On December 22, 2018, a former schizophrenic security guard — who had spent three years committed to a psychiatric hospital after trying to kill someone — flipped out at the Santos Dumont Airport, in the city of Rio de Janeiro. He was taken to a police station. Once there, he had a another nervous breakdown, stole a gun from a police officer and fired at random, killing an elderly man that had just arrived at the police station to report the loss of his ID. After the shooting, the man tried to run away, but was shot in the head by other police officers. A tragic situation. At the moment he was firing the gun at random and killing the elderly man, his mother was at mass celebrating that her book had been published. In it, she describes the difficulties she had while raising him. The titled of the book is Victory Through Faith. (link to the news article in Portuguese)
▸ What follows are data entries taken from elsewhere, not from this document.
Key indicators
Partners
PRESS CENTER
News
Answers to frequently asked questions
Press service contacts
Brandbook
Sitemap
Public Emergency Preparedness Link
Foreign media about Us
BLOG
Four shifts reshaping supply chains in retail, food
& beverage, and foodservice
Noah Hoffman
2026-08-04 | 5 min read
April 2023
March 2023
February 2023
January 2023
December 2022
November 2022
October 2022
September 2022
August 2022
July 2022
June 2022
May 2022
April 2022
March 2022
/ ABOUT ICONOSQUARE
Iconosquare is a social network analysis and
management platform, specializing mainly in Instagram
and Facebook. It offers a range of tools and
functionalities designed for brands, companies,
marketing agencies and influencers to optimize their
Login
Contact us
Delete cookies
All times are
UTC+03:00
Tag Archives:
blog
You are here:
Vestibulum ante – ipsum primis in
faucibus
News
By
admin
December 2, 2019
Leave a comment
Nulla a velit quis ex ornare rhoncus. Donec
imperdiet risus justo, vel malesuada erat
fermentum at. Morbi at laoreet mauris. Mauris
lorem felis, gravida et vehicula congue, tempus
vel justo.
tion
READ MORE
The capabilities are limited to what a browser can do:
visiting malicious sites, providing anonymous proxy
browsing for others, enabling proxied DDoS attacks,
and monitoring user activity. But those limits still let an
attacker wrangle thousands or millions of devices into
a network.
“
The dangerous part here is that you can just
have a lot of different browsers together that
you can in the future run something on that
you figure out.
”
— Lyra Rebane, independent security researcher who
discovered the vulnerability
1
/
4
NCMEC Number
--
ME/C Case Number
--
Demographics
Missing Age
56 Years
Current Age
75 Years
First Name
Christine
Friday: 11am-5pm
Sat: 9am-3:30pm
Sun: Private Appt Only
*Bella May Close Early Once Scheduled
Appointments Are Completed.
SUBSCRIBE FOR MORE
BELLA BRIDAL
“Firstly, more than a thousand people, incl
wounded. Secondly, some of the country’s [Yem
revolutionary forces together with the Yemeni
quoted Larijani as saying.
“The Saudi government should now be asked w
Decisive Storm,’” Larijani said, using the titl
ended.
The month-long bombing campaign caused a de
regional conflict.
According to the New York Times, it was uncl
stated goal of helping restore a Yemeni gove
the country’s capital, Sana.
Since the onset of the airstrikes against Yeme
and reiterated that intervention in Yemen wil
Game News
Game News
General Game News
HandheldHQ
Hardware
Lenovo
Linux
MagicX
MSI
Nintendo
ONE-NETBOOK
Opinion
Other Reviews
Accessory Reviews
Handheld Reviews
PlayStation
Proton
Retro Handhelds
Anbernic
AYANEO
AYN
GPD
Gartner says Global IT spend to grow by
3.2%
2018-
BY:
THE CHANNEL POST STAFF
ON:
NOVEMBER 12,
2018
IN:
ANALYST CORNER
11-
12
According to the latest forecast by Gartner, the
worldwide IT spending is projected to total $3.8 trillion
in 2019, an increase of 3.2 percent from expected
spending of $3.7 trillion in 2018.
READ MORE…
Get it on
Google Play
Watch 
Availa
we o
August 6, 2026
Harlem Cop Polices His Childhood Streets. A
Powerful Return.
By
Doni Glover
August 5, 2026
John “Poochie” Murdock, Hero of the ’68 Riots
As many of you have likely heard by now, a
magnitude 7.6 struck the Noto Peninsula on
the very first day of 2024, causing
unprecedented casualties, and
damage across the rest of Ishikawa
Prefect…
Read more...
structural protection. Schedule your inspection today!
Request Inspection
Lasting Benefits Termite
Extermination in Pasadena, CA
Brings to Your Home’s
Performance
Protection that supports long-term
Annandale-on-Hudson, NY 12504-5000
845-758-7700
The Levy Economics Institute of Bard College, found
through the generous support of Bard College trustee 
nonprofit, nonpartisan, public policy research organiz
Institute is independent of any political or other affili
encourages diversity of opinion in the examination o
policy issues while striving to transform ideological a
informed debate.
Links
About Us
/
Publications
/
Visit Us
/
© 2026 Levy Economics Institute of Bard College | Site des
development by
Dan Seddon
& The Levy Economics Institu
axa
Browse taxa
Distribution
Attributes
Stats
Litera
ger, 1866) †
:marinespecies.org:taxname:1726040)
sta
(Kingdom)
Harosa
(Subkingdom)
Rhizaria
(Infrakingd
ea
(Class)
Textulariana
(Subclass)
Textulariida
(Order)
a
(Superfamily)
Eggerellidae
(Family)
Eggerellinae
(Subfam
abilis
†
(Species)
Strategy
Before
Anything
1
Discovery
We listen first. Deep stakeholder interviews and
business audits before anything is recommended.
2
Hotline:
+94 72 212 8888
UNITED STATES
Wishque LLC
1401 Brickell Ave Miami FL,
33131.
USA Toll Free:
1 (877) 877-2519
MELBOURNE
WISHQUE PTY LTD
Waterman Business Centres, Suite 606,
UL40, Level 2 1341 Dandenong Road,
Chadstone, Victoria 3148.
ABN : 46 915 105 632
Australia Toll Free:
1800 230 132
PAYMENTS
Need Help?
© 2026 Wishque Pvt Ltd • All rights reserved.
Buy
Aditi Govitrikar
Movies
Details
If there is a good god somewhere, I hope this good god brings comfort to all of those who were marked by this tragedy. I also hope this god comforted all creatures that suffered in the past, and comforts those that suffer in the present and those that will suffer in the future, because pain is something that will last as long as there is life. There's no escaping suffering, no matter what charlatans try to sell us, be it Heaven after death or earthly Utopia. However, we cannot expect anything from whatever caused the existence of our physical universe, regardless if our universe was created by a malignant demiurge or was the result of some mindless natural phenomenon.

Merry Christmas.

And the Word became flesh and made his dwelling among us, and we saw his glory, the glory as of the Father's only Son, full of grace and truth.